If you're truly determined to spend money, there are a couple pistolsmiths that do nice work on 41 triggers.

Quote:
One thing I never realized was that the top of the gun does not move, you fire and your sites stay right on target, other than the movement from recoil. I could also get the slide drilled and tapped and put an RMR on but I love shooting with Iron sites.
It's a blowback-operated rimfire pistol. They're all like that. Barrel and sights are fixed. That's one of the reasons there's really maybe 1.5"-2.5" difference in group size between the Model 41 and a Ruger MkWhatever at 50 yards.

As for optics, no problem with an open red dot for the plates. Although I'd probably stick with the irons. Misses will universally be caused by poor trigger control or follow-through. A dot isn't any faster than iron sights.

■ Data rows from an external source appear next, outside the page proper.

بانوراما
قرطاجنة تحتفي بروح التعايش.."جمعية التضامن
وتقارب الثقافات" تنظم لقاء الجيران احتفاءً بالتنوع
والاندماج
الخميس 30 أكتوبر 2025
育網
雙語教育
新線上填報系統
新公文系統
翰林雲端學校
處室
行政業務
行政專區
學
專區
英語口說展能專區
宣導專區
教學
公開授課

If you get into bullseye, I'd take an $80 Bushnell TRS-25 over a Trijicon RMR or Leupold Delta Point any day. Micro RDS have stupid amounts of parallax.

Quote:
Is the 41 the best for speed tactical shooting? No because of the safety. By I wanted to show up at plate with a beautiful blued iron sited classic that is older than almost anyone in the room, and smoke the guy using his red dotted Volquartsen Scorpion.
I probably would have just started with a Nelson/Marvel 1911-22 conversion. Price is the same, you can get whatever RH-only safety you want. Although making everyone start from low ready with safeties on is dumb as hell. Holstered and safety on--yes. But the muzzles are already downrange, the only reason to have people engage safeties is to screw with guys using certain guns. If I wanted to be a real jerk, I'd bring a Glock .22 conversion or some other striker-fired .22 with no manual safety.

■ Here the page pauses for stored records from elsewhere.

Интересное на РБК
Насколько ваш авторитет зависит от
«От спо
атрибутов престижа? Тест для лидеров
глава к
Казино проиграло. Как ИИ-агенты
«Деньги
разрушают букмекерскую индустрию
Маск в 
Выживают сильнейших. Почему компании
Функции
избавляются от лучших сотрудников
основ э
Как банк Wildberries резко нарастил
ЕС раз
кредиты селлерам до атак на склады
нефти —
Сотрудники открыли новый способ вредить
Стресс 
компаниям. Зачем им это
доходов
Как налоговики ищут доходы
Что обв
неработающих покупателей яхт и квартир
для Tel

The guy with the VQ...meh. He could actually be good and just spent a bunch of money on a really tasteless pistol because he likes shooting. Or he could be cancer-tier, bought the expensive flashy pistol, and has no taste.

In any case, if he's doing well, it's not because of the safety. The Scorp is just a Ruger Mk pistol, and the safety on those is just as terrible as yours. Well, not quite, but close. That's the reason the whole "Scoprion" thing is really stupid. It's a $1500 pistol that you can replicate with the following:

(1) Buy Ruger Mk III, pref 5.5" slab barrel.
(2) Install VQ trigger kit.
(3) Buy lead tape, as used to weight golf clubs. Wrap around muzzle until desired balance achieved.

The lead tape does the same thing as th VQ compensator. That's all a .22 comp is--a flashy barrel weight.